Cardio is minimal, I have built up my metabolism to the point where I haven't needed it outside of my weekend hikes and walking my dog.
Training wise, I stick to a very "bro" split. It's always worked best for me and although I'm open minded to training and have tried many programs, high intensity with heavy weight and low reps, combined with pre-exhaustion of the target muscle groups and time under tension have given me the most benefits.
I train each body part once a week followed by a feeder workout with my lagging body parts the night after I train them. I generally stick to 2 isolation movements and 2 compound movements followed by a final burnout set for each muscle group.
My favorites have always been pressed with Hammer strength since they do not agitate my shoulder/chest injuries and I have a great stretch and contraction, forcing blood into the muscle and having complete control of the movement.
My chest day typically looks like:
Warm up: Pec dec flies 15-20 reps x4
Incline press: 5-8 reps x 4 (pyramid up in weight)
Flat press: 8-10 reps (until failure) x 4
Cable flies: 15-20 reps x 4 (squeeze and slow negative)
Push-ups on bench superset w/dips leaned forward
What Was Your Eating Plan During Your Transformation?
I reverse dieted from a show into my off-season and gradually added food as my weight stabled out. I'd add one meal with the same macros every week and add a scoop of whey protein and increase to two scoops w/ carbs and continuously do this every time my weight slowed. I built myself up to 110g fat, 500g carbs and 270g protein from keto, 35g fat and 140g protein into my first show.
Currently I've been instinctively eating and giving myself a mental break as I was recovering from personal life issues and had other priorities that needed to be squared away but I've tightened up since prep for the 2016 CT Powerhouse Classic and Jay Cutler Boston.
Detail Your Supplement Plan During Your Transformation
Whey protein (used as meals w/ carbs and fats and almost always MTS Whey)
Pre-workout of choice (MTS Clash/Kill It/Nitraflex)
Intra-workout: 50g Karbolyn, 1 scoop All Day You May/Machine Fuel, 5g creative monohydrate
I also use sleep supplements, multivitamin, organ care, probiotics, digestive enzymes, etc.
What Were Your Major Accomplishments or Milestones?

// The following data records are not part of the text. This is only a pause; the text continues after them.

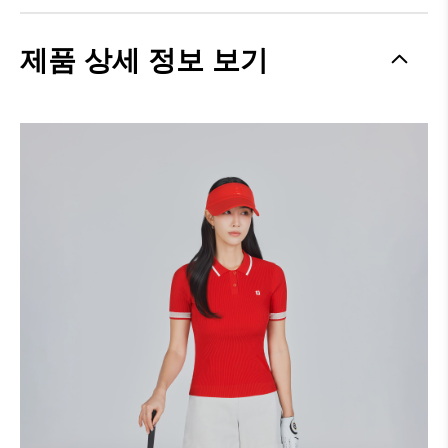
제품 상세 정보 보기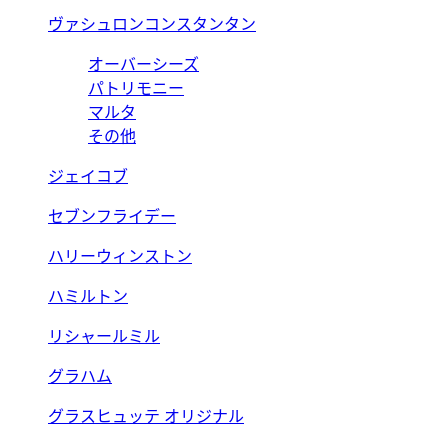
ヴァシュロンコンスタンタン
オーバーシーズ
パトリモニー
マルタ
その他
ジェイコブ
セブンフライデー
ハリーウィンストン
ハミルトン
リシャールミル
グラハム
グラスヒュッテ オリジナル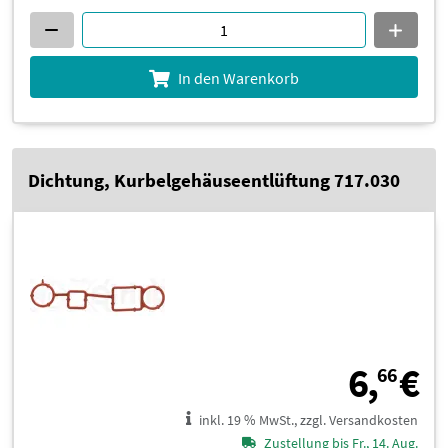
In den Warenkorb
Dichtung, Kurbelgehäuseentlüftung 717.030
6
6,
€
66
inkl. 19 % MwSt., zzgl. Versandkosten
Zustellung bis Fr., 14. Aug.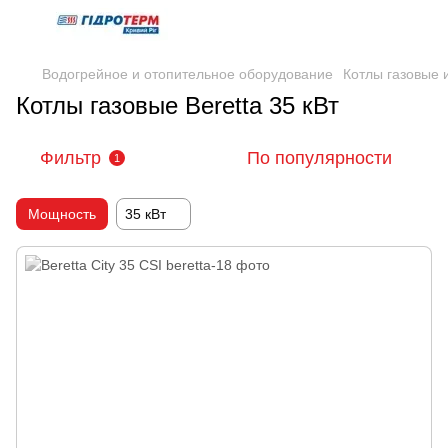
Водогрейное и отопительное оборудование
Котлы газовые
Котлы газовые Beretta 35 кВт
Фильтр
По популярности
1
Мощность
35 кВт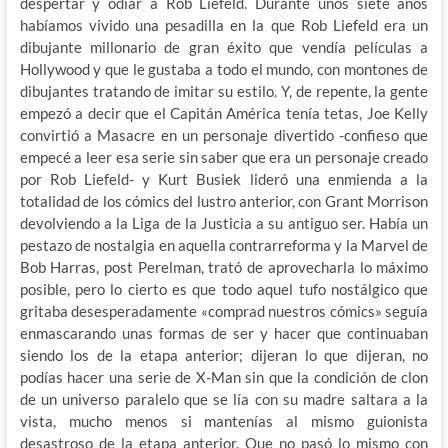
despertar y odiar a Rob Liefeld. Durante unos siete años
habíamos vivido una pesadilla en la que Rob Liefeld era un
dibujante millonario de gran éxito que vendía películas a
Hollywood y que le gustaba a todo el mundo, con montones de
dibujantes tratando de imitar su estilo. Y, de repente, la gente
empezó a decir que el Capitán América tenía tetas, Joe Kelly
convirtió a Masacre en un personaje divertido -confieso que
empecé a leer esa serie sin saber que era un personaje creado
por Rob Liefeld- y Kurt Busiek lideró una enmienda a la
totalidad de los cómics del lustro anterior, con Grant Morrison
devolviendo a la Liga de la Justicia a su antiguo ser. Había un
pestazo de nostalgia en aquella contrarreforma y la Marvel de
Bob Harras, post Perelman, trató de aprovecharla lo máximo
posible, pero lo cierto es que todo aquel tufo nostálgico que
gritaba desesperadamente «comprad nuestros cómics» seguía
enmascarando unas formas de ser y hacer que continuaban
siendo los de la etapa anterior; dijeran lo que dijeran, no
podías hacer una serie de X-Man sin que la condición de clon
de un universo paralelo que se lía con su madre saltara a la
vista, mucho menos si mantenías al mismo guionista
desastroso de la etapa anterior. Que no pasó lo mismo con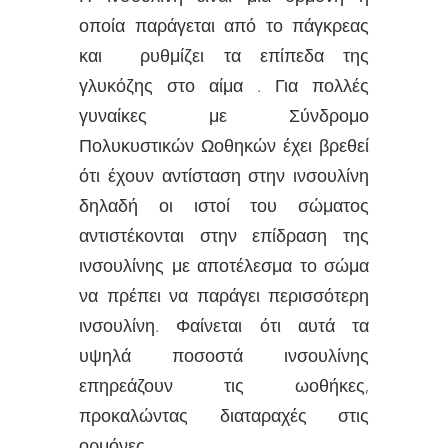
οποία παράγεται από το πάγκρεας
και ρυθμίζει τα επίπεδα της
γλυκόζης στο αίμα . Για πολλές
γυναίκες με Σύνδρομο
Πολυκυστικών Ωοθηκών έχει βρεθεί
ότι έχουν αντίσταση στην ινσουλίνη
δηλαδή οι ιστοί του σώματος
αντιστέκονται στην επίδραση της
ινσουλίνης με αποτέλεσμα το σώμα
να πρέπει να παράγει περισσότερη
ινσουλίνη. Φαίνεται ότι αυτά τα
υψηλά ποσοστά ινσουλίνης
επηρεάζουν τις ωοθήκες,
προκαλώντας διαταραχές στις
ορμόνες.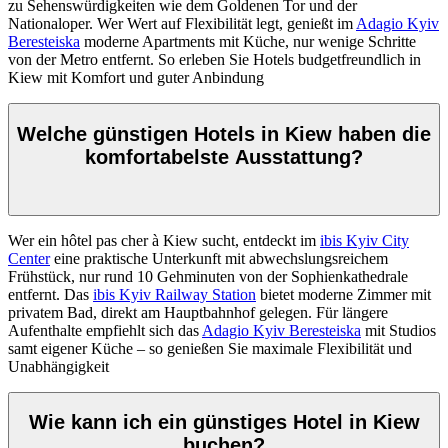
zu Sehenswürdigkeiten wie dem Goldenen Tor und der
Nationaloper. Wer Wert auf Flexibilität legt, genießt im
Adagio Kyiv
Beresteiska
moderne Apartments mit Küche, nur wenige Schritte
von der Metro entfernt. So erleben Sie Hotels budgetfreundlich in
Kiew mit Komfort und guter Anbindung
Welche günstigen Hotels in Kiew haben die
komfortabelste Ausstattung?
Wer ein hôtel pas cher à Kiew sucht, entdeckt im
ibis Kyiv City
Center
eine praktische Unterkunft mit abwechslungsreichem
Frühstück, nur rund 10 Gehminuten von der Sophienkathedrale
entfernt. Das
ibis Kyiv Railway Station
bietet moderne Zimmer mit
privatem Bad, direkt am Hauptbahnhof gelegen. Für längere
Aufenthalte empfiehlt sich das
Adagio Kyiv Beresteiska
mit Studios
samt eigener Küche – so genießen Sie maximale Flexibilität und
Unabhängigkeit
Wie kann ich ein günstiges Hotel in Kiew
buchen?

My major accomplishment was stepping on stage when everyone talked down upon me for having the dream I could do it.
Detail Your 3 Biggest Mistakes
Not eating enough.
Letting negative influences cloud my judgment.
Not having enough balance in life.
3 Biggest Things You Learned During Your Transformation?
How to control my emotions.
To trust my body over my mind.
Realizing that bodybuilding isn't the only thing in my life that's important but to still make time for it after my priorities are taken care of first.
Final Words of Advice for Others Looking to Make a Change?
JUST GO FOR IT. Take a chance. Don't listen to others, at least try and don't get discouraged, just take things one week at a time. Instead of one big goal, set a small goal every month to reach and keep going. Those small steps will eventually make up a marathon.
There's more to life than fitness, make it a part of your life to improve every other aspect of your life, don't let it consume your whole life.